Na’vi’lerin Pandora’daki RDA işgâlini püskürtmesinden 16 yıl sonra Jake Sully Neytiri ile beraber Omaticaya klanının şefi olarak yaşamaktadır ve oğulları Neteyam, Lo’ak, kızı Tuk, evlatlık çocukları Kiri ve ölen Albay Miles Quaritch’in Pandora doğumlu insan oğlu Spider ile birlikte bir aile kurmuştur. Fakat Dünya ölmektedir ve RDA Pandora’yı kolonileştirmek için geri döner. Jake ve Neytiri hem dünyalarını hem de ailelerini korumak için yeni bir mücadelenin içine girerler.
‘Avatar: Suyun Yolu’nu sinemada kaçıran izleyici, Disney+’ta gösterime giren filmi artık evinin konforunda izleyebilir.
Mazhar Fuat Özkan, 1986 yılında Sezen Aksu ile çıktıkları bir turnede otobüsle Malatya’nın dağlık bir bölgesinden geçerken küçük bir köylü çocuk “Mazhar Fuat Özkan geçiyor” diye bağırır. Efsane üçlü o zaman ünlü olduklarını anlarlar. Mazhar Alanson, “Geç ünlü olduk ama iyi ki de 20 yaşlarımızda üne kavuşmayıp orta yaşta ünlenmişiz yoksa şöhretin kıymetini bilmeyebilirdik” diye anlatıyor.
Gain, 2020 yılında yayınlanan ‘Ele Güne Karşı’ adlı MFÖ belgeselini, Özkan Uğur’un ülkeyi yasa boğan vefatının ardından YouTube’a yükleyerek herkesin izlenimine açtı. Belgeseli seyrederken insan duygudan duyguya sürükleniyor. Sadece MFÖ’nün geçmişini değil kendi kişisel geçmişinizi de izler gibi oluyorsunuz. Hayatımda gittiğim ilk konser Arı Sineması’ndaki MFÖ konseriydi.

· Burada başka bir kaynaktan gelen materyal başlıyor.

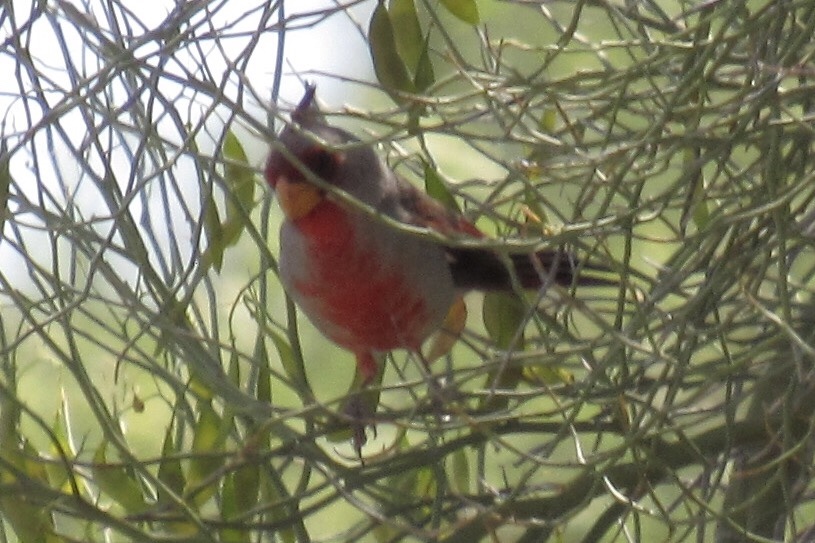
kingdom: Animalia
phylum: Chordata
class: Aves
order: Passeriformes
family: Cardinalidae
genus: Cardinalis
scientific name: Cardinalis sinuatus
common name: Pyrrhuloxia
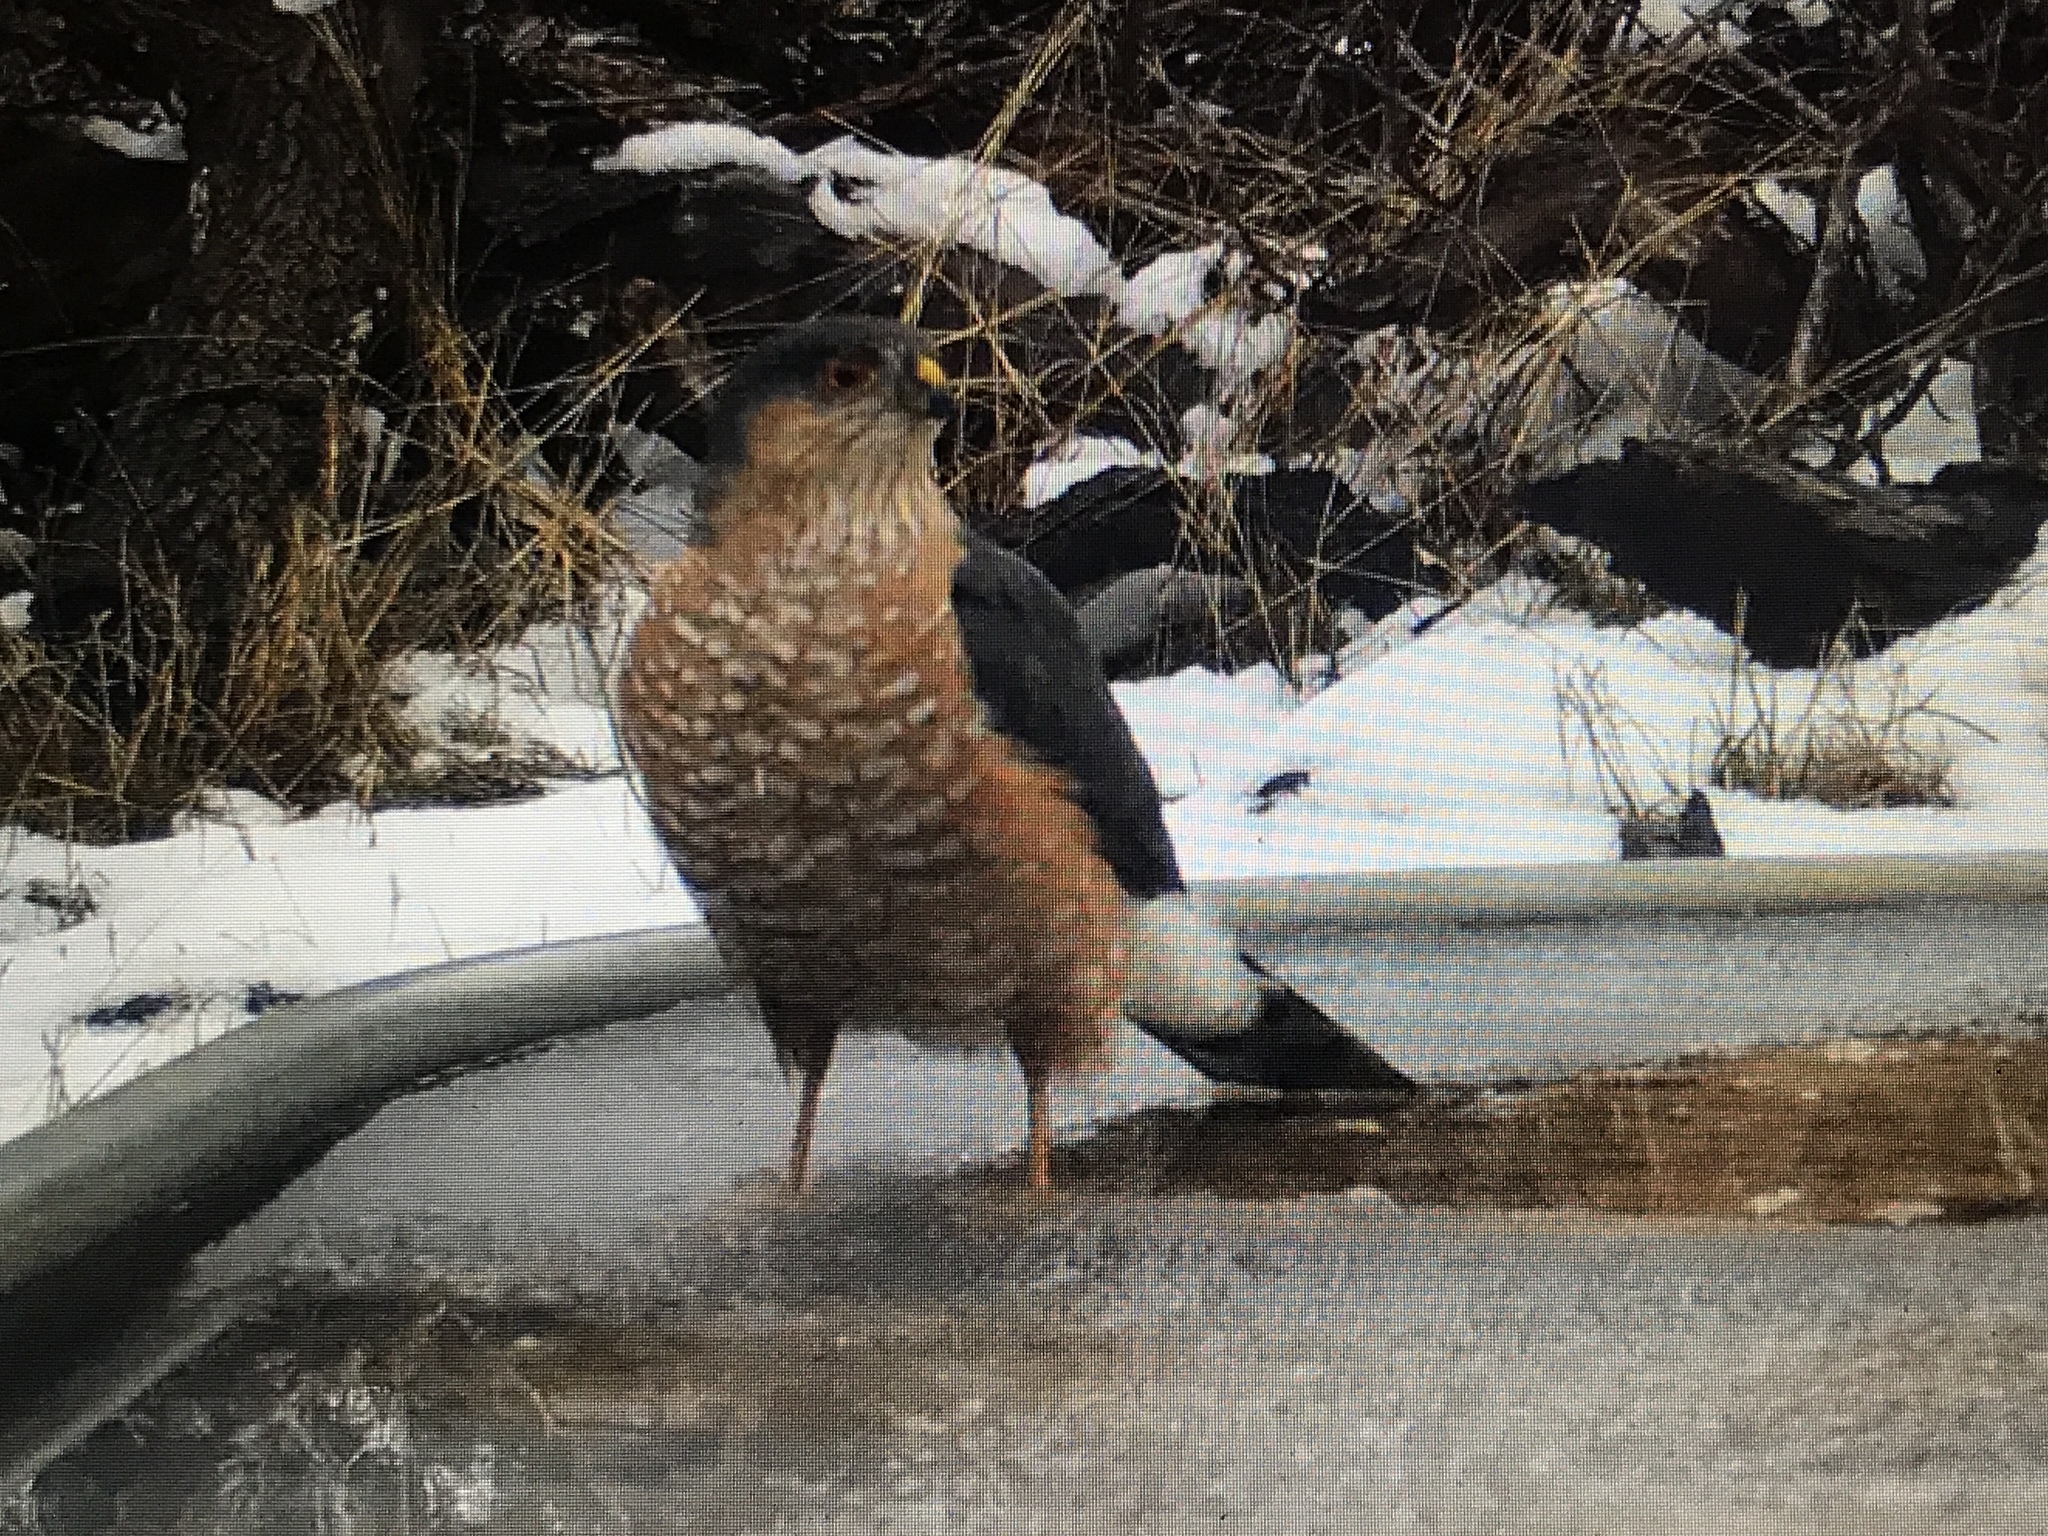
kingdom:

Henüz 15 yaşındaydım, eve döndüğümde üstüm başım sırılsıklamdı çünkü deli gibi zıplayıp hoplamış, bütün şarkılara eşlik etmiştik.
Daha sonra Mazhar Alanson’un kızı Eda Alanson’la çok yakın arkadaş olduk bu sayede Mazhar Abiyi tanıma imkanı buldum. Belgeselde Eda’nın erkek kardeşi Hilmi doğduğunda Mazhar Alanson’un turnede olduğunu, oğlunun doğumunu kaçırdığını gördüm. Aynı sahnede çok genç bir Sezen Aksu ve Onno Tunç da vardı.
MFÖ 50 yıllık yolculukları sürecinde arkadaşlığın çok daha ötesine geçip aile olmuş, belgeseli izlerken bunu net olarak anlıyorsunuz. Tabii ki birbirlerine kızdıkları, kavga ettikleri hatta küstükleri bile olmuş, özellikle de Mazhar ve Fuat tartışır Özkan hep ara bulucu rolünde olurmuş fakat bütün tartışmalar sonunda tatlıya bağlanırmış çünkü hepsi aile arası atılmalar gibiymiş.
Bir sahnede, Özkan’ın ilk lenfoma atağını atlatıp iyileşmesinin ardından, hep beraber ‘No Problem’i söylerlerken “Ne bir şifa buldum, ne de bir çare” sözlerinin ardından Özkan kendini tutamayarak ağlamaya başlıyor. Mazhar Alanson da bunun üzerine “Ah canım duygulandın. Ah be tontonum. Ee biz bu yaşlarda ağlarız. Ağlamayan zaten. Ne yani, değil mi Fuat? Gözyaşlarımızı bitti mi sandın?” diye onu teselli ediyor. Bu sahnede ben de gözyaşlarıma engel olamadım.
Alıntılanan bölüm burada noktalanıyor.